## About this task
The answer must be one number: how many lines in the data below include the string "avantages".

● ● ● ● ● ● ●

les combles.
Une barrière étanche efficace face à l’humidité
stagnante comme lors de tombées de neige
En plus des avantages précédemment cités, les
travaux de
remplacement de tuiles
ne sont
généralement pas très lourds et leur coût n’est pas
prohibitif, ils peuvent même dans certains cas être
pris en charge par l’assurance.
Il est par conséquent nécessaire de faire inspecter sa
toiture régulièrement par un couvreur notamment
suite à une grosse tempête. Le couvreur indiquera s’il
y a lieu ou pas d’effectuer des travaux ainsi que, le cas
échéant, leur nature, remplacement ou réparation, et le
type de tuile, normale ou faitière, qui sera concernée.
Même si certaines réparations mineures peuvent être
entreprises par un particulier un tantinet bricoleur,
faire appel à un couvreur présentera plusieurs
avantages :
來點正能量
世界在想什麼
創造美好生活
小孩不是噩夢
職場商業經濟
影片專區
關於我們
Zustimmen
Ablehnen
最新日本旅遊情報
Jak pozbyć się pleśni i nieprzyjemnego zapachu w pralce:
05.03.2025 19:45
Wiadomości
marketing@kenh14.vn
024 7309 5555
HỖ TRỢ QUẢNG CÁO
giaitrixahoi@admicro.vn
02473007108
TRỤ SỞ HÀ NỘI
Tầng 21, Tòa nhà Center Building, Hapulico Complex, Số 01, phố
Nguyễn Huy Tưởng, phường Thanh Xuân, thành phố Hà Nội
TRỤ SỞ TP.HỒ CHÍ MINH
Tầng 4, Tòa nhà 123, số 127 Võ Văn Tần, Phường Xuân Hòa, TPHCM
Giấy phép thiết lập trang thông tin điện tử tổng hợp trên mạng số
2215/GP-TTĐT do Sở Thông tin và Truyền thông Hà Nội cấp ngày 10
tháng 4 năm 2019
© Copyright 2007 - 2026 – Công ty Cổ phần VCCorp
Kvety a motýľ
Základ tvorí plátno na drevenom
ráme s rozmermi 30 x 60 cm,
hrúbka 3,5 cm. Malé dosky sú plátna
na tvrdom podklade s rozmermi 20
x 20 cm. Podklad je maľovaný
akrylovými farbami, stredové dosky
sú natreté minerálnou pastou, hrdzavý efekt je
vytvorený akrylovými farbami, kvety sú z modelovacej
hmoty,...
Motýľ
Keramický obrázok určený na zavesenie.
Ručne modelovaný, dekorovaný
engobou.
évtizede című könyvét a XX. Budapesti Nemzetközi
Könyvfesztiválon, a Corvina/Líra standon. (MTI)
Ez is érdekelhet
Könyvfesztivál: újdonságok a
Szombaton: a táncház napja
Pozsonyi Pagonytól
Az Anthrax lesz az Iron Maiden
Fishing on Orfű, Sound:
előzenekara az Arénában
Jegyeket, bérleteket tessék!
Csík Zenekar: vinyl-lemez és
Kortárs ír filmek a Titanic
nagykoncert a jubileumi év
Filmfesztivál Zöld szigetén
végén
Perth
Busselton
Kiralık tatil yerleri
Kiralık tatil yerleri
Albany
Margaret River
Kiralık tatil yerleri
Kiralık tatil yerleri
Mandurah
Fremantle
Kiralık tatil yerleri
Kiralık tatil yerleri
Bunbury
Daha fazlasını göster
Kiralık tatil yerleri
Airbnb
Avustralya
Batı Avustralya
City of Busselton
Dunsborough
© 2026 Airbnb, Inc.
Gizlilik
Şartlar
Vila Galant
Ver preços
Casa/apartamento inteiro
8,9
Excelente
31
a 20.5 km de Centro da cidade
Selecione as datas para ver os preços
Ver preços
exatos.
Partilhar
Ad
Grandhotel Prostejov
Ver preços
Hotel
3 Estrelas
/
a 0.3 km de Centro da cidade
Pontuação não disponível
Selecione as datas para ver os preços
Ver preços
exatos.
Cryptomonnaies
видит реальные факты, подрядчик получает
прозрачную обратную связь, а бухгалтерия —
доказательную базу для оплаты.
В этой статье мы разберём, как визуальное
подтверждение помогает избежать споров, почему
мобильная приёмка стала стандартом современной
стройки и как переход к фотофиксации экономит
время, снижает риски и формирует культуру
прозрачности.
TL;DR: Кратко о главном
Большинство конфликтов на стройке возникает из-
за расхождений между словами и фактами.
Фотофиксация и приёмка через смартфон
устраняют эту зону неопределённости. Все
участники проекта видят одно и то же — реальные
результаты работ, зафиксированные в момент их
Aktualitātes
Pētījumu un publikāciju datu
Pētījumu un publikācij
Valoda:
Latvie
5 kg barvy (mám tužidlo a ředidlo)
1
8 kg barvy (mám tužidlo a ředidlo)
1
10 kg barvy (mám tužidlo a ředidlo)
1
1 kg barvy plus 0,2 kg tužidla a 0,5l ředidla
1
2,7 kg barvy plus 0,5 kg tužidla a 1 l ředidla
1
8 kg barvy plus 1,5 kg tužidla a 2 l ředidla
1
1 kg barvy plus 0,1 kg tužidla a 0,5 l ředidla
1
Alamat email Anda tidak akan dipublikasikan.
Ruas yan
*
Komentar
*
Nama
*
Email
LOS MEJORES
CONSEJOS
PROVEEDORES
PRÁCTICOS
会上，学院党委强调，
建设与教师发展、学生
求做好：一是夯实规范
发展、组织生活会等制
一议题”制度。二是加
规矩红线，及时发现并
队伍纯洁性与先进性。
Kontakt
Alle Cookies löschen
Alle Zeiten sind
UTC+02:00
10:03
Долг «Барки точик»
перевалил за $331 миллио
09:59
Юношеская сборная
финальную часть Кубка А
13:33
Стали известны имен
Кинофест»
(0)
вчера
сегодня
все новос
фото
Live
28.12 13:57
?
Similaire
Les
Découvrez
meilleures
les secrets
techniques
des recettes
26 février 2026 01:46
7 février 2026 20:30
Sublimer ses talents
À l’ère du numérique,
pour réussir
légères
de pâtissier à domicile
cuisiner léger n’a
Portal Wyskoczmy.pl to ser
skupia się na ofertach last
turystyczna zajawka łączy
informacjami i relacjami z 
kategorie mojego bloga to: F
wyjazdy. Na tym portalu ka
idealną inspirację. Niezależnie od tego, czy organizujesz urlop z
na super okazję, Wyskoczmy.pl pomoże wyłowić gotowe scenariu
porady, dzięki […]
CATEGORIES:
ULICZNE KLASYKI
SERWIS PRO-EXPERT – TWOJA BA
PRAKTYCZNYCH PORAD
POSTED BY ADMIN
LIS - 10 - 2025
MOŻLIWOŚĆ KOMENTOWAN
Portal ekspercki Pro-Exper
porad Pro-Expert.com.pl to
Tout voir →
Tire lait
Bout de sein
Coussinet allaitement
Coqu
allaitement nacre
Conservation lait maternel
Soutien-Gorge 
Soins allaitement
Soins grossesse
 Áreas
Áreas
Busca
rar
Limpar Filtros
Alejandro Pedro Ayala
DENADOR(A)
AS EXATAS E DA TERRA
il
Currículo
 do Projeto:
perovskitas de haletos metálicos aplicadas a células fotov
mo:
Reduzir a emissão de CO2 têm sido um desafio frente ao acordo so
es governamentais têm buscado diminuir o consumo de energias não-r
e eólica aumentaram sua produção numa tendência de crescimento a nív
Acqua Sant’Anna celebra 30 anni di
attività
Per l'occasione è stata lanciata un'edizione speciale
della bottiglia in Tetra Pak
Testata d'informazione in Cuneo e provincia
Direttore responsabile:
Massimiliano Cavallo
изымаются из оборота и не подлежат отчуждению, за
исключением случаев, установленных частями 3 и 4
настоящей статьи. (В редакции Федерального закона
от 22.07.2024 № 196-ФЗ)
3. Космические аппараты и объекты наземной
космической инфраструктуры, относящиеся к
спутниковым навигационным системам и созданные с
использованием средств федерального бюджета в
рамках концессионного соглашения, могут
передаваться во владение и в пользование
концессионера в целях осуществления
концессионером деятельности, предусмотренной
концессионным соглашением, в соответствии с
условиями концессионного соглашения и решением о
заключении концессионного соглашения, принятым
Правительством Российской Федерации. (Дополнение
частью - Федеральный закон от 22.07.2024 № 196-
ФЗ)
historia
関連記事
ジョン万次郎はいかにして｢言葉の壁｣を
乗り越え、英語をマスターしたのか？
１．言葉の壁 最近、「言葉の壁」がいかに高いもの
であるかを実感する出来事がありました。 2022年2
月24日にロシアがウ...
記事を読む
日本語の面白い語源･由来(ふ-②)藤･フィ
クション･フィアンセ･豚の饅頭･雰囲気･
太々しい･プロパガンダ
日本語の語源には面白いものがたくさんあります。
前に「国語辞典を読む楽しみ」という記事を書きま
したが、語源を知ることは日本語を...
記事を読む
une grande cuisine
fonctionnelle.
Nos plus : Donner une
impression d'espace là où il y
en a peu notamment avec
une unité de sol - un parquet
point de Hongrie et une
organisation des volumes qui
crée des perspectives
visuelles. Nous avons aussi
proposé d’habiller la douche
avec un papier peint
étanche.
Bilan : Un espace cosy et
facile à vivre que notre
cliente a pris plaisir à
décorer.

● ● ● ● ● ● ●

## Exercise answer
2